Been here a few weeks now, the head is getting bushy, but I don't fancy handing it over to the type of salons I've seen so far.

Let me know

Thanks


----------



## cobragb (Mar 15, 2010)

There is a Tony and Guys in the Emirates towers (the hotel one) where I get my trimming done.


----------



## peterbredde (Aug 22, 2011)

I doubt you'll like this suggestion, but here goes. When I first arrived here I needed a haircut. My mate took me to Al Karama to look around one night and I noticed there were about 1 million indian barber shops, so I thought 'sod it' and tried one. Best haircut I've ever had. Even my missus keeps commenting on it. And it only costs 15AED and you get a little head and back massage - awesome. I go back to the same shop once a month. No idea what it's called or what street etc. I am never spending lots on a haircut again. Ever.

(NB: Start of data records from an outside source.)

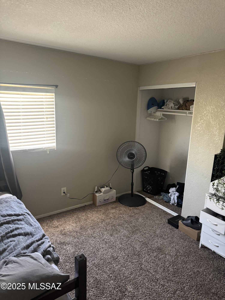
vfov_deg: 71.6
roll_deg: -1.9
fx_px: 208
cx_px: 112
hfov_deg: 56.8
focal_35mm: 24
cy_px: 150
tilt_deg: -11.5
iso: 640
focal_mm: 6.76
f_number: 1.78
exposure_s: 1/40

ps - please take this with a pinch of salt as my hair has never really been typical salon fodder anyway


----------



## ilovechocolates (Aug 17, 2011)

glynyates said:


> Folks
> 
> Is there anywhere in Dubai that gives a decent haircut for blokes - I'm talking about the same standards as Tony&Guy or Headmasters etc in the UK with decent trained hairdressers.
> 
> ...


There's Julian Hairdressing in JBR.


----------



## ash_ak (Jan 22, 2011)

peterbredde said:


> I doubt you'll like this suggestion, but here goes. When I first arrived here I needed a haircut. My mate took me to Al Karama to look around one night and I noticed there were about 1 million indian barber shops, so I thought 'sod it' and tried one. Best haircut I've ever had. Even my missus keeps commenting on it. And it only costs 15AED and you get a little head and back massage - awesome. I go back to the same shop once a month. No idea what it's called or what street etc. I am never spending lots on a haircut again. Ever.
> 
> ps - please take this with a pinch of salt as my hair has never really been typical salon fodder anyway


Directions please


----------



## peterbredde (Aug 22, 2011)

ash_ak said:


> Directions please


Easy. Head down Za'abeel road til you see the first sign to turn left into Al Karama just after you pass Emirates post. Turn into the main drag through Al Karama here. Then take first right. The barbers is about 80m or so down this road on your right hand side. It's got red signage above it. There is a little cafe with a red sign just a couple of doors down.


----------